ES algo esencial de las relaciones interhumanas que se ha venido perdiendo con el ritmo vertiginoso de las sociedades modernas y altamente industrializadas. Pero su pérdida también se ha hecho sentir en los países atrasados y en vías de despegue, en donde los niveles de insensibilidad social y humana parecieran crecer exponencialmente, al extremo que las personas más o menos acomodadas, hacen el rostro por un lado cuando se encuentran con los indigentes. Lo más grave del caso se observa al interior de las familias y en los mismos hospitales públicos, en donde se dejan niños, adolescentes y ancianos abandonados a su suerte (o a su mala suerte) por el solo hecho que tales personas, de ambos sexos, padecen de enfermedades aparentemente incurables, como el cáncer.
No se debe confundir el término “humanitarismo” con el concepto de “humanismo”, pues son distintos, en tanto que el segundo término tiene que ver con los avances en el estudio del hombre, de los idiomas clásicos y de las humanidades en general. El humanismo sea laico o religioso, se remonta a las visiones antropocéntricas que se vinieron desarrollando a partir del Renacimiento italiano, sobre todo con las expresiones artísticas centradas en el estudio del cuerpo humano y su representatividad. El hombre actual puede, académicamente hablando, ser un completo humanista en sus visiones teóricas del mundo; y al mismo tiempo ser una persona insensible, indiferente o petulante, frente al dolor humano concreto de sus semejantes.

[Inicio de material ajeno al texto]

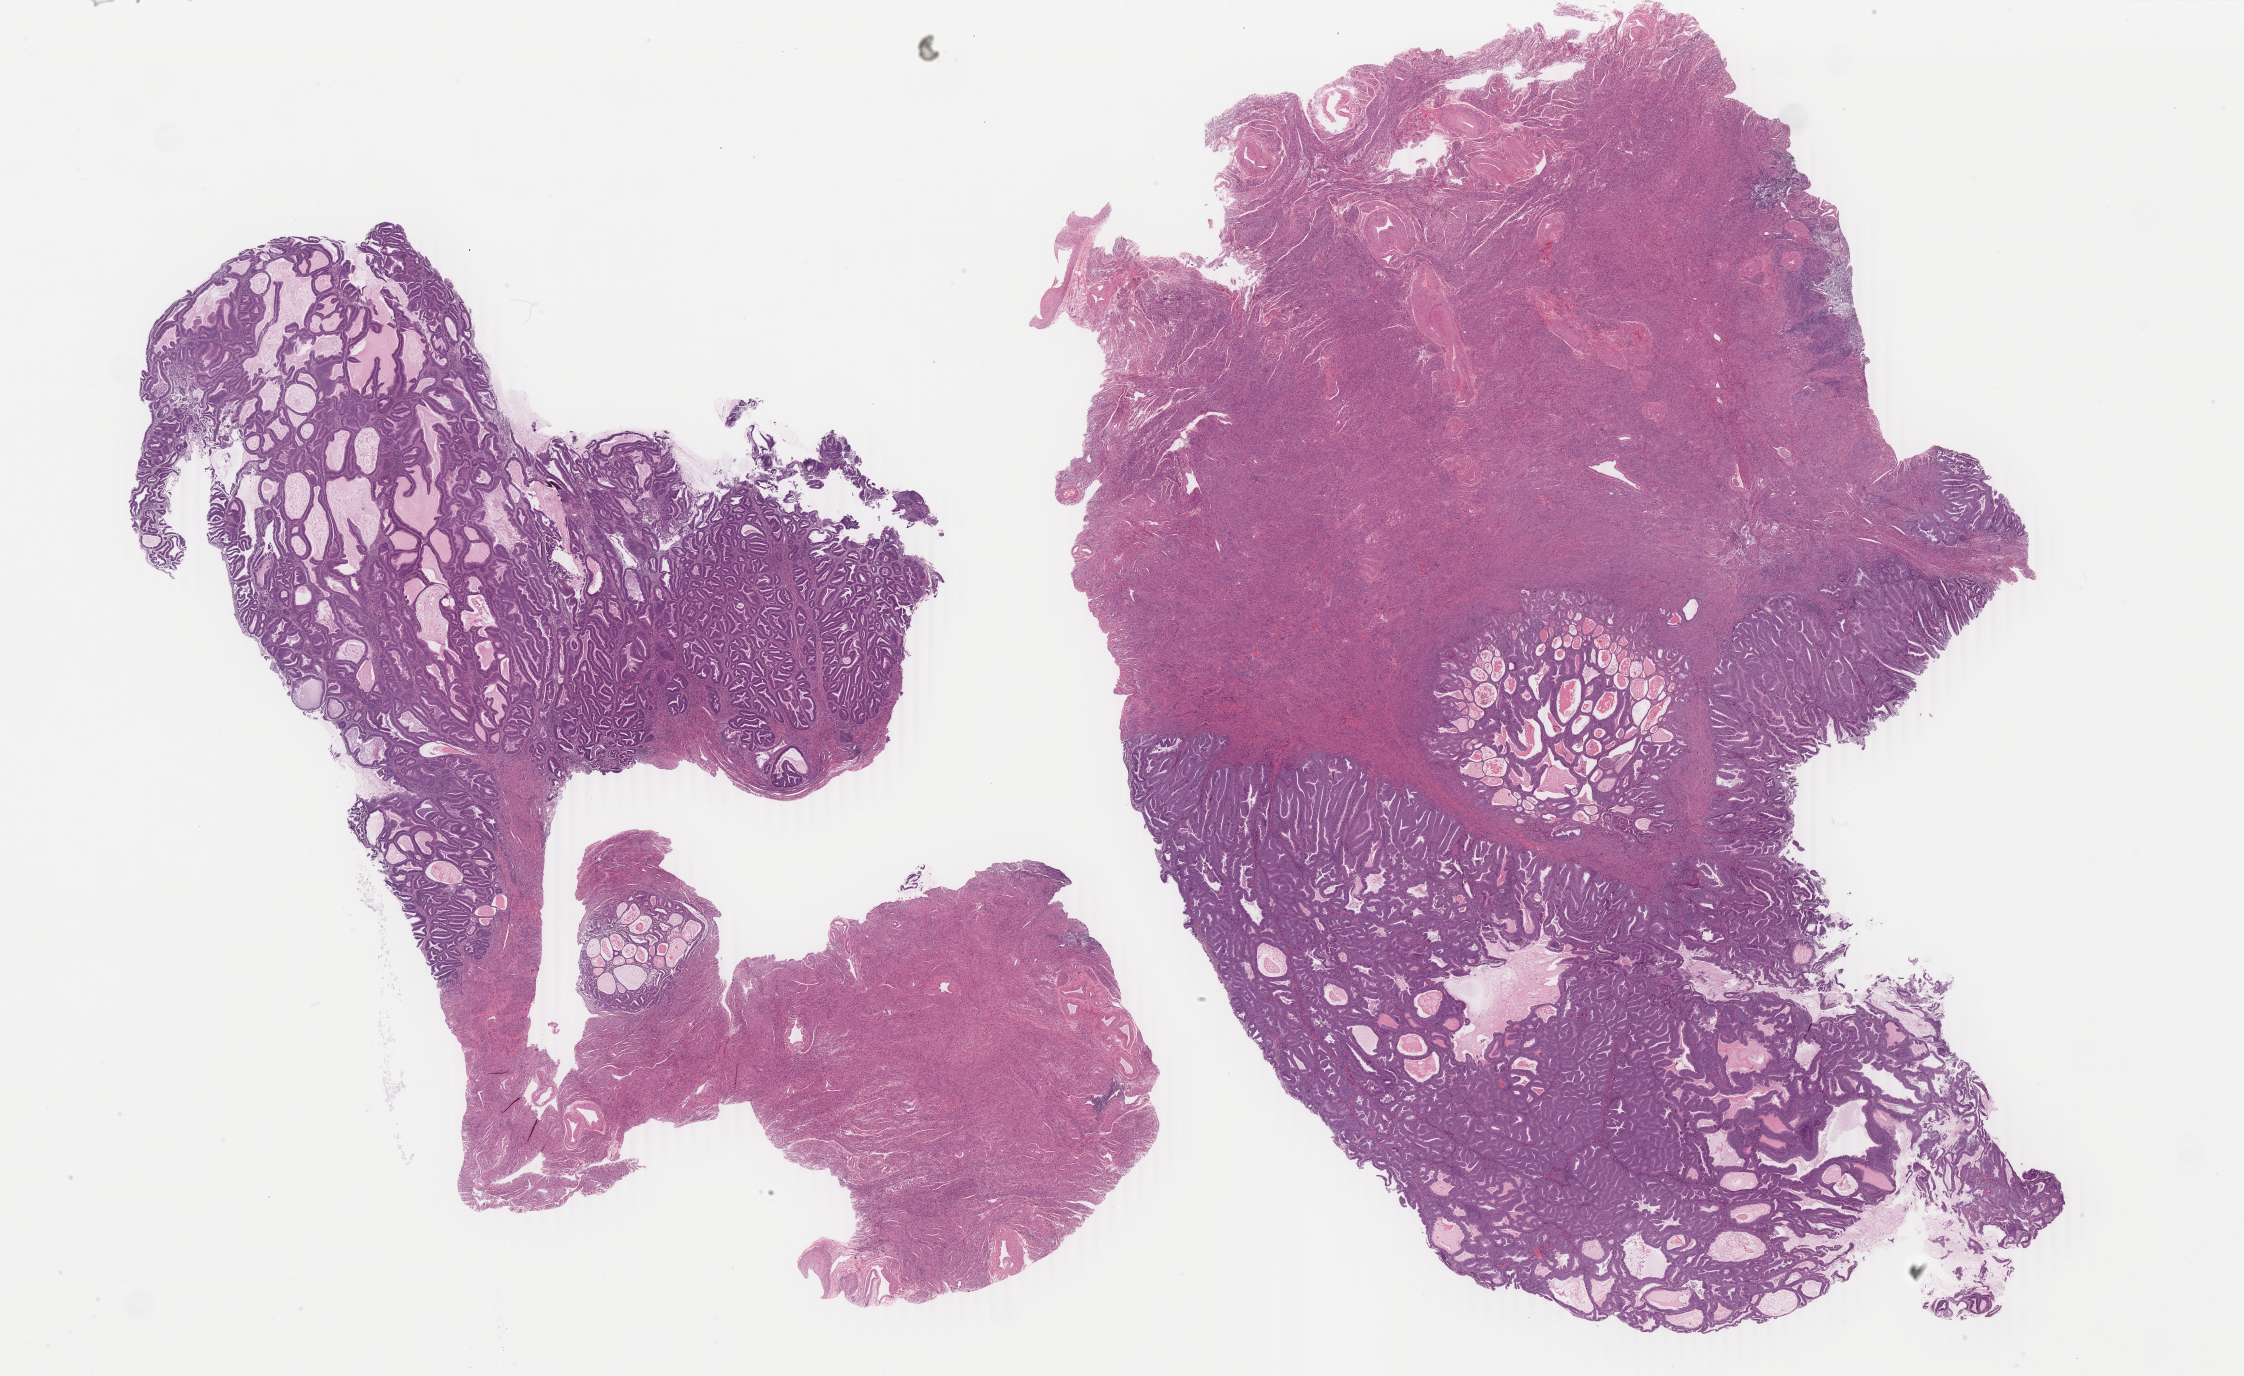
Digitized H&E-stained tissue section (whole slide), a low-resolution overview of the entire scanned area, about 35.7 x 21.9 mm; formalin-fixed paraffin-embedded (FFPE) diagnostic section; primary tumour sample from the uterus. Female patient; age at initial diagnosis 81 years.
Diagnosis: Endometrioid adenocarcinoma, NOS (endometrium).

Este fenómeno humanista pero antihumanitario, fue observado en los comportamientos cotidianos de las élites dirigenciales de los países totalitarios del siglo veinte, con oleadas en el siglo veintiuno, en donde los individuos a cargo de las estructuras estatales habían cursado estudios clásicos en varias facultades de humanidades. Pero en la vida real obedecían órdenes inhumanas ciegamente; mentían en forma sistemática y se comportaban como déspotas egocéntricos e insoportables, especialmente en el trato con los humildes, con los disidentes ideológicos, con los indefensos y, sobre todo, con aquellos a los cuales juzgaban étnicamente “inferiores”, ya fuera por sus costumbres particulares, por sus tradiciones culturales o diferencias religiosas.
Todavía en los finales del siglo pasado, ahí por el año 1994, el mundo fue testigo silencioso de la matanza masiva horrorosa en Ruanda, un país del este en el interior de África, en donde la tribu dominante de los “hutus” asesinó a ochocientas mil personas pertenecientes a la tribu de los “tutsis”, a machetazo limpio, como dicen en los pueblos del interior de Honduras. Pero es altamente sospechoso que los académicos “humanistas” contemporáneos o posmodernos, no hayan publicado investigaciones meticulosas ni tampoco los libros indispensables para explicar este hecho tenebroso en las postrimerías del globalizado y “civilizado” siglo veinte. Es decir, se exterminó al 75% de la población “tutsi”, y casi nadie dice nada. Todo queda como en un silencio apocalíptico.
El humanitarismo de este editorial es menos pretencioso. Se trata de la sensibilidad, del desprendimiento y de la capacidad de servicio de los hombres y mujeres frente al sufrimiento concreto del prójimo, cercano o lejano, ya sea al interior de su propia comunidad o en otras partes del mundo entero. Mientras existen personas que viven en la superabundancia, éstas suelen olvidar con una frecuencia pasmosa, que a la vuelta de la esquina hay otras personas que no han comido nada. Que no tienen cómo comprar las sondas y medicamentos que les piden en los hospitales públicos que debieran tener capacidad logística para atender estas necesidades perentorias. “Humanitarismo” y “humanismo” son cosas análogas pero diferentes. Inclusive contrapuestas.